In many video encoder and decoders, a picture is partitioned into fixed-size macroblocks for which the decoding process is specified. Typically each macroblock covers a picture area of 16×16 samples (also considered pixels) in the luma channel and 8×8 samples in each of the two chroma channels. Other macroblock sizes and luma to chroma ratios may be used. In some video coding standards, a picture may be split into one or several slices where a slice is a sequence of macroblocks.
In the H.264/AVC video coding standard, hereinafter H.264, luma and chroma samples of a macroblock are predicted either spatially (intra prediction) or temporally (inter prediction), and the prediction residual is encoded using transform coding. To exploit spatial correlation among pixels, H.264 defines several intra prediction modes: nine 4×4 intra luma prediction modes, nine 8×8 intra luma prediction modes (FRExt profile only), four 16×16 intra luma prediction modes, and four chroma prediction modes. It is desirable for the encoder to use the intra prediction mode that yields the smallest prediction cost, typically in a rate-distortion sense, among all the modes. Hence, the mode-selection process is time consuming if the encoder examines the cost of each of the intra prediction modes one-by-one.

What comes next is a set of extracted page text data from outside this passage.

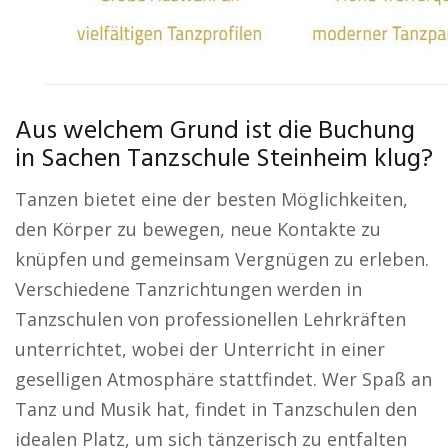
Aus welchem Grund ist die Buchung
in Sachen Tanzschule Steinheim klug?
Tanzen bietet eine der besten Möglichkeiten,
den Körper zu bewegen, neue Kontakte zu
knüpfen und gemeinsam Vergnügen zu erleben.
Verschiedene Tanzrichtungen werden in
Tanzschulen von professionellen Lehrkräften
unterrichtet, wobei der Unterricht in einer
geselligen Atmosphäre stattfindet. Wer Spaß an
Tanz und Musik hat, findet in Tanzschulen den
idealen Platz, um sich tänzerisch zu entfalten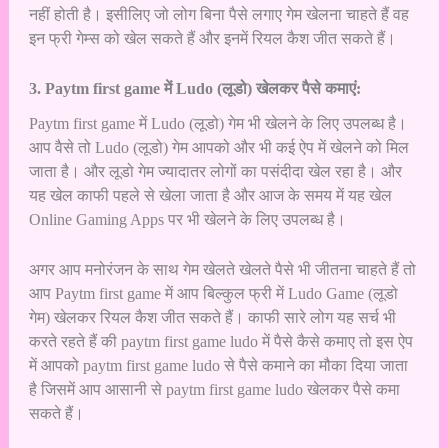
नहीं होती है। इसीलिए जो लोग बिना पैसे लगाए गेम खेलना चाहते हैं वह
इन फ्री गेम्स को खेल सकते हैं और इनमें रियल कैश जीत सकते हैं।
3. Paytm first game में Ludo (लूडो) खेलकर पैसे कमाएं:
Paytm first game में Ludo (लूडो) गेम भी खेलने के लिए उपलब्ध है।
आप वैसे तो Ludo (लूडो) गेम आपको और भी कई ऐप में खेलने को मिल
जाता है। और लूडो गेम ज्यादातर लोगों का पसंदीदा खेल रहा है। और
यह खेल काफी पहले से खेला जाता है और आज के समय में यह खेल
Online Gaming Apps पर भी खेलने के लिए उपलब्ध है।
अगर आप मनोरंजन के साथ गेम खेलते खेलते पैसे भी जीतना चाहते हैं तो
आप Paytm first game में आप बिल्कुल फ्री में Ludo Game (लूडो
गेम) खेलकर रियल कैश जीत सकते हैं। काफी सारे लोग यह सर्च भी
करते रहते हैं की paytm first game ludo में पैसे कैसे कमाए तो इस ऐप
में आपको paytm first game ludo से पैसे कमाने का मौका दिया जाता
है जिसमें आप आसानी से paytm first game ludo खेलकर पैसे कमा
सकते हैं।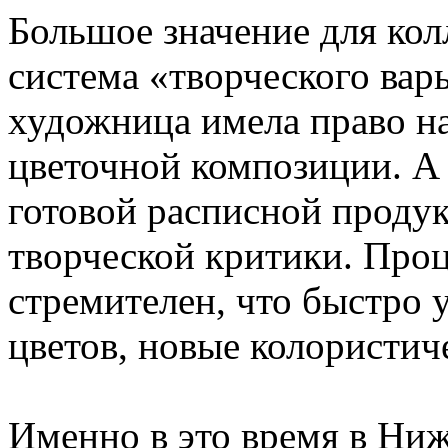
Большое значение для кол
система «творческого вар
художница имела право на
цветочной композиции. А
готовой расписной проду
творческой критики. Проц
стремителен, что быстро
цветов, новые колористич
Именно в это время в Ниж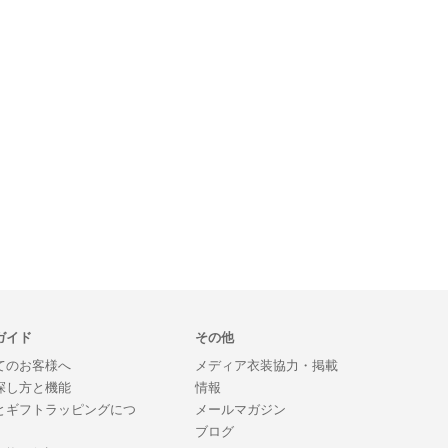
ガイド
その他
てのお客様へ
メディア衣装協力・掲載
探し方と機能
情報
とギフトラッピングにつ
メールマガジン
ブログ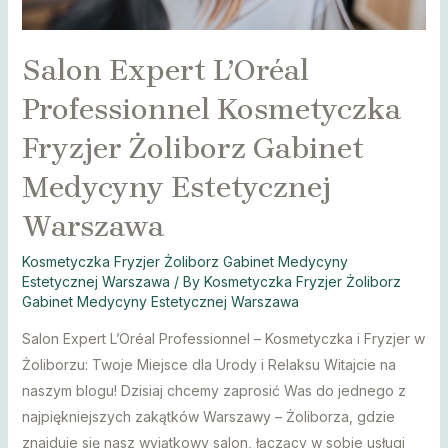
Salon Expert L’Oréal
Professionnel Kosmetyczka
Fryzjer Żoliborz Gabinet
Medycyny Estetycznej
Warszawa
Kosmetyczka Fryzjer Żoliborz Gabinet Medycyny
Estetycznej Warszawa
/ By
Kosmetyczka Fryzjer Żoliborz
Gabinet Medycyny Estetycznej Warszawa
Salon Expert L’Oréal Professionnel – Kosmetyczka i Fryzjer w
Żoliborzu: Twoje Miejsce dla Urody i Relaksu Witajcie na
naszym blogu! Dzisiaj chcemy zaprosić Was do jednego z
najpiękniejszych zakątków Warszawy – Żoliborza, gdzie
znajduje się nasz wyjątkowy salon, łączący w sobie usługi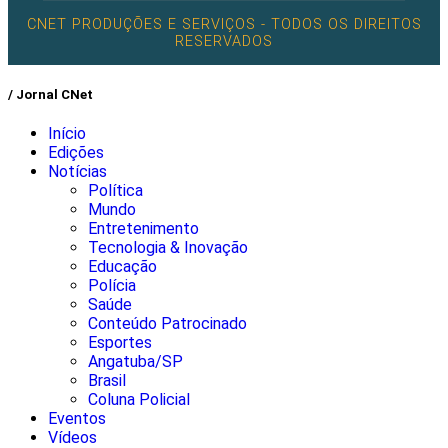
CNET PRODUÇÕES E SERVIÇOS - TODOS OS DIREITOS
RESERVADOS
/ Jornal CNet
Início
Edições
Notícias
Política
Mundo
Entretenimento
Tecnologia & Inovação
Educação
Polícia
Saúde
Conteúdo Patrocinado
Esportes
Angatuba/SP
Brasil
Coluna Policial
Eventos
Vídeos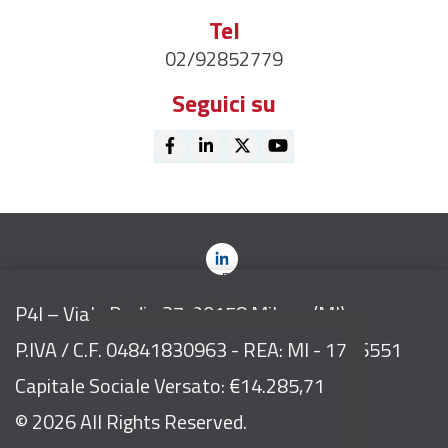
Tel
02/92852779
Seguici su
P4I fa parte del gruppo Digital360 Advisory
Vai al sito Digital360
P4I – Viale Bodio 37, 20158 Milano (MI)
P.IVA / C.F. 04841830963 - REA: MI - 1776551
Capitale Sociale Versato:
€
14.285,71
© 2026 All Rights Reserved.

Additionally, the H.264 standard allows intra prediction in inter coded slices. For a macroblock in an inter slice, the chance that an intra mode yields a lower prediction cost than inter prediction is very small. However, the encoder would still have to examine the cost of each of the intra prediction modes and compare them with the cost of inter prediction. Since there are so many different intra prediction modes, it is very inefficient and time consuming to examine the cost of each mode.
Efficient methods and systems for prediction-mode selection are desirable.